L.M.P.: L’OMS joue un rôle très important. Et pour que cette institution fonctionne au mieux, il faut que la confiance règne. C’est pour cette raison que j’estime nécessaire de publier la liste des membres des groupes d’experts, leurs liens d’intérêts, et de faire en sorte que d’éventuelles erreurs ne se reproduisent plus. Les Etats membres sont aussi coresponsables et peuvent certainement édicter des conditions, sous réserve bien sûr de ne pas monnayer chaque centime de contribution versé à l’organisation, ce qui pourrait avoir l’effet inverse de celui voulu.

Je pense aussi qu’il est nécessaire de redéfinir la notion de pandémie et de prévoir divers plans d’action, selon la gravité de la situation. Au niveau des Etats, il est important que le secteur de la recherche et des experts soient véritablement indépendants.

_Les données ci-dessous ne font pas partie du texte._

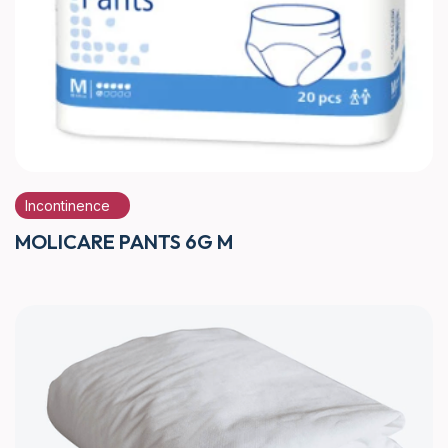
Incontinence
MOLICARE PANTS 6G M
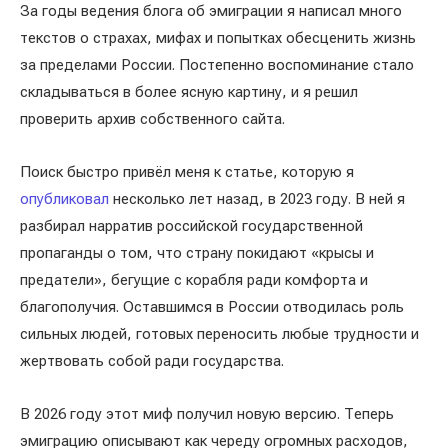
За годы ведения блога об эмиграции я написал много
текстов о страхах, мифах и попытках обесценить жизнь
за пределами России. Постепенно воспоминание стало
складываться в более ясную картину, и я решил
проверить архив собственного сайта.
Поиск быстро привёл меня к статье, которую я
опубликовал
несколько лет назад, в 2023 году. В ней я
разбирал нарратив российской государственной
пропаганды о том, что страну покидают «крысы и
предатели», бегущие с корабля ради комфорта и
благополучия. Оставшимся в России отводилась роль
сильных людей, готовых переносить любые трудности и
жертвовать собой ради государства.
В 2026 году этот миф получил новую версию. Теперь
эмиграцию описывают как череду огромных расходов,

Mais évidemment, tout cela à un coût.

Daniele Mariani, swissinfo.ch
(Traduction de l’italien: Nicole Della Pietra)

Le Mexique a levé mardi dernier l’alerte qu’il avait décrétée sur la grippe H1N1 voici 14 mois, quand le pays avait été l’épicentre initial de ce qui allait devenir une pandémie, a annoncé le ministère de la Santé à Mexico.
L’OMS (Organisation mondiale de la santé) a décidé début juin de maintenir l’alerte sur la pandémie qui a fait quelque 18’000 morts avérés dans le monde depuis sa découverte en avril 2009, soit considérablement moins qu’une grippe saisonnière.
Hiver prochain. Le virus est désormais « globalement peu actif » dans le monde, mais « le H1N1 devrait très certainement rester le virus dominant l’hiver prochain », selon un porte-parole de l’OMS, Gregory Hartl.

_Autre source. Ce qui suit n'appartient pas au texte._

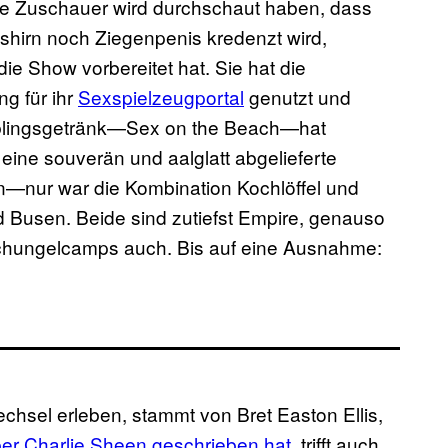
ste Zuschauer wird durchschaut haben, dass
hirn noch Ziegenpenis kredenzt wird,
ie Show vorbereitet hat. Sie hat die
g für ihr
Sexspielzeugportal
genutzt und
ieblingsgetränk—Sex on the Beach—hat
 eine souverän und aalglatt abgelieferte
en—nur war die Kombination Kochlöffel und
d Busen. Beide sind zutiefst Empire, genauso
schungelcamps auch. Bis auf eine Ausnahme:
chsel erleben, stammt von Bret Easton Ellis,
er Charlie Sheen geschrieben hat
, trifft auch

A la fin du mois de mai dernier, la Commission de gestion du Conseil des Etats a conclu que, dans le climat d’incertitude qui régnait au début de la pandémie, le gouvernement suisse a agi de manière correcte, en procédant à l’achat de 13 millions de doses de vaccins, pour un montant de 84 millions de francs.

Au départ, certains experts avaient indiqué que deux doses de vaccin par personne seraient nécessaires. Une prévision qui s’est avérée fausse par la suite.

En Suisse, seuls 15% de la population du pays a choisi de se faire vacciner contre la grippe A(H1N1). La Confédération dispose donc encore de 7 millions de doses et les cantons de 1,2 million. Par ailleurs, 1,3 million de doses ont été offertes à l’OMS et destinées à des pays en voie de développement. 750’000 vaccins ont aussi été vendus à l’Iran.

En Suisse, cette grippe a entrainé l’hospitalisation de 570 personnes, dont 114 dont été admises aux soins intensifs. Vingt personnes sont décédées.

Dans une interpellation déposée lors de la dernière session des Chambres fédérales, Liliane Maury Pasquier a demandé au gouvernement de pouvoir examiner les contrats conclus avec les deux groupes pharmaceutiques (Novartis et GlaxoSmithKline) qui ont fourni le vaccin. La conseillère aux Etats, souhaiterait en particulier savoir si ces accords prévoyaient la pleine responsabilité du gouvernement suisse en cas de complications liées au vaccin.

La sénatrice genevoise demande aussi l’avis du Conseil fédéral quant à l’impossibilité de connaître le nombre de membres du comité d’experts de l’OMS qui ont suivi l’évolution de la grippe H1N1, de même que la nature des intérêts des membres de la Commission fédérale pour les vaccins.